Material provided section start

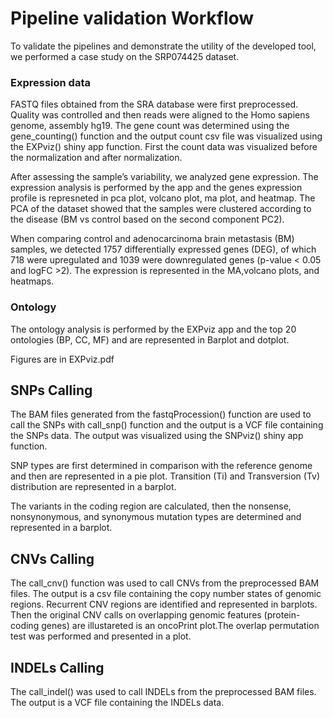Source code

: # Pipeline validation Workflow 
To validate the pipelines and demonstrate the utility of the developed tool, we performed a case study on the SRP074425 dataset.
### Expression data
FASTQ files obtained from the SRA database were first preprocessed. Quality was controlled and then reads were aligned to the Homo sapiens genome, assembly hg19. 
The gene count was determined using the gene_counting() function and the output count csv file was visualized using the EXPviz() shiny app function. First the count data was visualized before the normalization and after normalization. 

After assessing the sample’s variability, we analyzed gene expression. The expression analysis is performed by the app and the genes expression profile is represneted in pca plot, volcano plot, ma plot, and heatmap.
The  PCA of the dataset showed that the samples were clustered according to the disease (BM vs control based on the second component PC2).

When comparing control and adenocarcinoma brain metastasis (BM) samples, we detected 1757 differentially expressed genes (DEG), of which 718 were upregulated and 1039 were downregulated genes (p-value < 0.05 and logFC >2).
The expression is represented in the MA,volcano plots, and heatmaps.

### Ontology
The ontology analysis is performed by the EXPviz app and the top 20 ontologies (BP, CC, MF) and  are represented in Barplot and dotplot.

Figures are in EXPviz.pdf

## SNPs Calling
The BAM files generated from the fastqProcession() function are used to call the SNPs with call_snp() function and the output is a VCF file containing the SNPs data. The output was visualized using the SNPviz() shiny app function.

SNP types are first determined in comparison with the reference genome and then are represented in a pie plot. Transition (Ti) and Transversion (Tv) distribution are represented in a barplot.

The variants in the coding region are calculated, then the nonsense, nonsynonymous, and synonymous mutation types are determined and represented in a barplot.

## CNVs Calling
The call_cnv() function was used to call CNVs from the preprocessed BAM files. The output is a csv file containing the copy number states of genomic regions.
Recurrent CNV regions are identified and represented in barplots. Then the original CNV calls on overlapping genomic features (protein-coding genes) are illustareted is an oncoPrint plot.The overlap permutation test was performed and presented in a plot.

## INDELs Calling
The call_indel() was used to call INDELs from the preprocessed BAM files. The output is a VCF file containing the INDELs data.

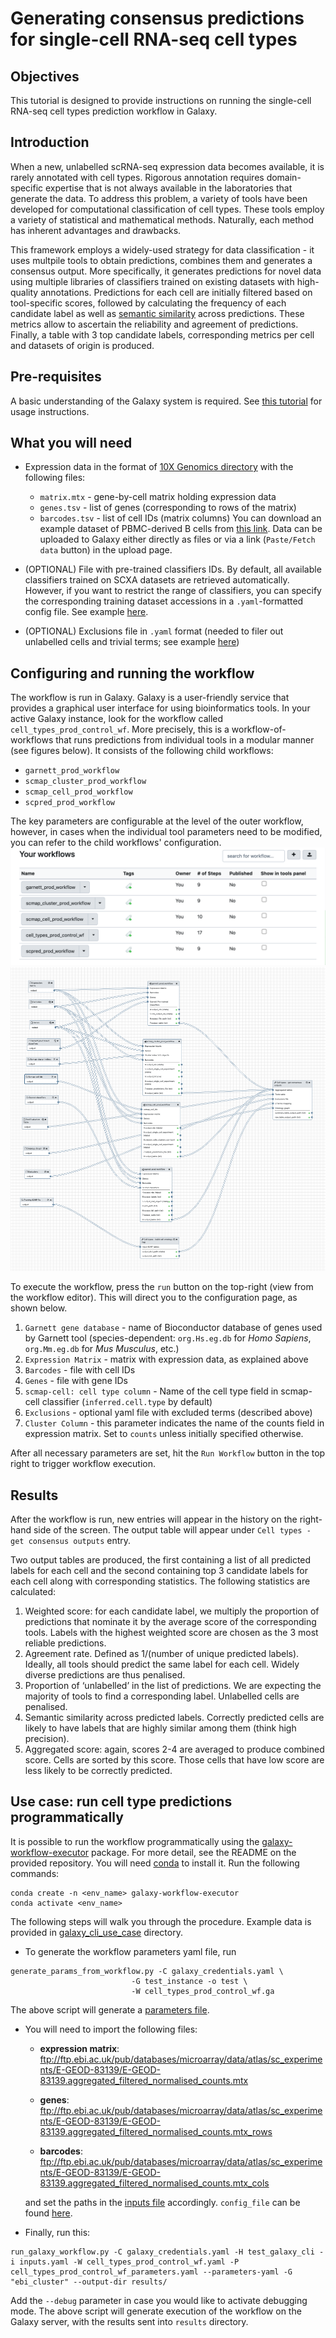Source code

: # Generating consensus predictions for single-cell RNA-seq cell types

## Objectives
This tutorial is designed to provide instructions on running the single-cell RNA-seq cell types prediction workflow in Galaxy.

## Introduction 
When a new, unlabelled scRNA-seq expression data becomes available, it is rarely annotated with cell types. Rigorous annotation requires domain-specific expertise that is not always available in the laboratories that generate the data. To address this problem, a variety of tools have been developed for computational classification of cell types. These tools employ a variety of statistical and mathematical methods. Naturally, each method has inherent advantages and drawbacks. 

This framework employs a widely-used strategy for data classification - it uses multpile tools to obtain predictions, combines them and generates a consensus output. More specifically, it generates predictions for novel data using multiple libraries of classifiers trained on existing datasets with high-quality annotations. Predictions for each cell are initially filtered based on tool-specific scores, followed by calculating the frequency of each candidate label as well as [semantic similarity](https://en.wikipedia.org/wiki/Semantic_similarity) across predictions. These metrics allow to ascertain the reliability and agreement of predictions. Finally, a table with 3 top candidate labels, corresponding metrics per cell and datasets of origin is produced. 

## Pre-requisites 
A basic understanding of the Galaxy system is required. See [this tutorial](https://training.galaxyproject.org/training-material/topics/introduction/tutorials/galaxy-intro-short/tutorial.html) for usage instructions. 

## What you will need
* Expression data in the format of [10X Genomics directory](https://support.10xgenomics.com/single-cell-gene-expression/software/pipelines/latest/output/matrices) with the following files: 
    * `matrix.mtx` - gene-by-cell matrix holding expression data 
    * `genes.tsv` - list of genes (corresponding to rows of the matrix)
    * `barcodes.tsv` - list of cell IDs (matrix columns)
You can download an example dataset of PBMC-derived B cells from [this link](https://www.ebi.ac.uk/gxa/sc/experiments/E-MTAB-6386/downloads). Data can be uploaded to Galaxy either directly as files or via a link (`Paste/Fetch data` button) in the upload page. 

* (OPTIONAL) File with pre-trained classifiers IDs. By default, all available classifiers trained on SCXA datasets are retrieved automatically. However, if you want to restrict the range of classifiers, you can specify the corresponding training dataset accessions in a `.yaml`-formatted config file. See example [here](https://github.com/ebi-gene-expression-group/atlas-data-import/blob/master/example_user_config.yaml).   

* (OPTIONAL) Exclusions file in `.yaml` format (needed to filer out unlabelled cells and trivial terms; see example [here](https://www.ebi.ac.uk/~a_solovyev/prod_testing_data/exclusions.yaml))

## Configuring and running the workflow 
The workflow is run in Galaxy. Galaxy is a user-friendly service that provides a graphical user interface for using bioinformatics tools. In your active Galaxy instance, look for the workflow called `cell_types_prod_control_wf`. More precisely, this is a workflow-of-workflows that runs predictions from individual tools in a modular manner (see figures below). It consists of the following child workflows: 
* `garnett_prod_workflow`
* `scmap_cluster_prod_workflow`
* `scmap_cell_prod_workflow`
* `scpred_prod_workflow`

The key parameters are configurable at the level of the outer workflow, however, in cases when the individual tool parameters need to be modified, you can refer to the child workflows' configuration. 
![Fig.1 Galaxy Workflows](workflows.png)
![Fig.2 Control Workflow](control_wf.png)

To execute the workflow, press the `run` button on the top-right (view from the workflow editor). This will direct you to the configuration page, as shown below. 

1. `Garnett gene database` - name of Bioconductor database of genes used by Garnett tool (species-dependent: `org.Hs.eg.db` for _Homo Sapiens_, `org.Mm.eg.db` for _Mus Musculus_, etc.)
2. `Expression Matrix` - matrix with expression data, as explained above
3. `Barcodes` - file with cell IDs 
4. `Genes` - file with gene IDs
5. `scmap-cell: cell type column` - Name of the cell type field in scmap-cell classifier (`inferred.cell.type` by default)
6. `Exclusions` - optional yaml file with excluded terms (described above) 
7. `Cluster Column` - this parameter indicates the name of the counts field in expression matrix. Set to `counts` unless initially specified otherwise.

After all necessary parameters are set, hit the `Run Workflow` button in the top right to trigger workflow execution. 

## Results 
After the workflow is run, new entries will appear in the history on the right-hand side of the screen. The output table will appear under `Cell types - get consensus outputs` entry. 

Two output tables are produced, the first containing a list of all predicted labels for each cell and the second containing top 3 candidate labels for each cell along with corresponding statistics. The following statistics are calculated: 

1) Weighted score: for each candidate label, we multiply the proportion of predictions that nominate it by the average score of the corresponding tools. Labels with the highest weighted score are chosen as the 3 most reliable predictions. 
2) Agreement rate. Defined as 1/(number of unique predicted labels). Ideally, all tools should predict the same label for each cell. Widely diverse predictions are thus penalised. 
3) Proportion of ‘unlabelled’ in the list of predictions. We are expecting the majority of tools to find a corresponding label. Unlabelled cells are penalised. 
4) Semantic similarity across predicted labels. Correctly predicted cells are likely to have labels that are highly similar among them (think high precision). 
5) Aggregated score: again, scores  2-4 are averaged to produce combined score. Cells are sorted by this score. Those cells that have low score are less likely to be correctly predicted. 

## Use case: run cell type predictions programmatically
It is possible to run the workflow programmatically using the [galaxy-workflow-executor](https://github.com/ebi-gene-expression-group/galaxy-workflow-executor) package. For more detail, see the README on the provided repository. You will need [conda](https://docs.conda.io/en/latest/) to install it. Run the following commands: 

```
conda create -n <env_name> galaxy-workflow-executor
conda activate <env_name>
```

The following steps will walk you through the procedure. Example data is provided in [galaxy_cli_use_case](galaxy_cli_use_case) directory.
 - To generate the workflow parameters yaml file, run 
 ```
 generate_params_from_workflow.py -C galaxy_credentials.yaml \
                            -G test_instance -o test \
                            -W cell_types_prod_control_wf.ga
 ```

The above script will generate a [parameters file](galaxy_cli_use_case/cell_types_prod_control_wf_parameters.yaml).

- You will need to import the following files:
   
   - **expression matrix**: ftp://ftp.ebi.ac.uk/pub/databases/microarray/data/atlas/sc_experiments/E-GEOD-83139/E-GEOD-83139.aggregated_filtered_normalised_counts.mtx    
   - **genes**: ftp://ftp.ebi.ac.uk/pub/databases/microarray/data/atlas/sc_experiments/E-GEOD-83139/E-GEOD-83139.aggregated_filtered_normalised_counts.mtx_rows
   
   - **barcodes**: ftp://ftp.ebi.ac.uk/pub/databases/microarray/data/atlas/sc_experiments/E-GEOD-83139/E-GEOD-83139.aggregated_filtered_normalised_counts.mtx_cols  
   
   
   and set the paths in the [inputs file](galaxy_cli_use_case/inputs.yaml) accordingly. `config_file` can be found [here](galaxy_cli_use_case/pancreas.yaml). 

- Finally, run this: 
```
run_galaxy_workflow.py -C galaxy_credentials.yaml -H test_galaxy_cli -i inputs.yaml -W cell_types_prod_control_wf.yaml -P cell_types_prod_control_wf_parameters.yaml --parameters-yaml -G "ebi_cluster" --output-dir results/ 
```
Add the `--debug` parameter in case you would like to activate debugging mode. The above script will generate execution of the workflow on the Galaxy server, with the results sent into `results` directory.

Material provided section end

### Activity
Find the word "penalised" in the records, and report each line that has it.

### Answer for this exercise
2) Agreement rate. Defined as 1/(number of unique predicted labels). Ideally, all tools should predict the same label for each cell. Widely diverse predictions are thus penalised. 
3) Proportion of ‘unlabelled’ in the list of predictions. We are expecting the majority of tools to find a corresponding label. Unlabelled cells are penalised. 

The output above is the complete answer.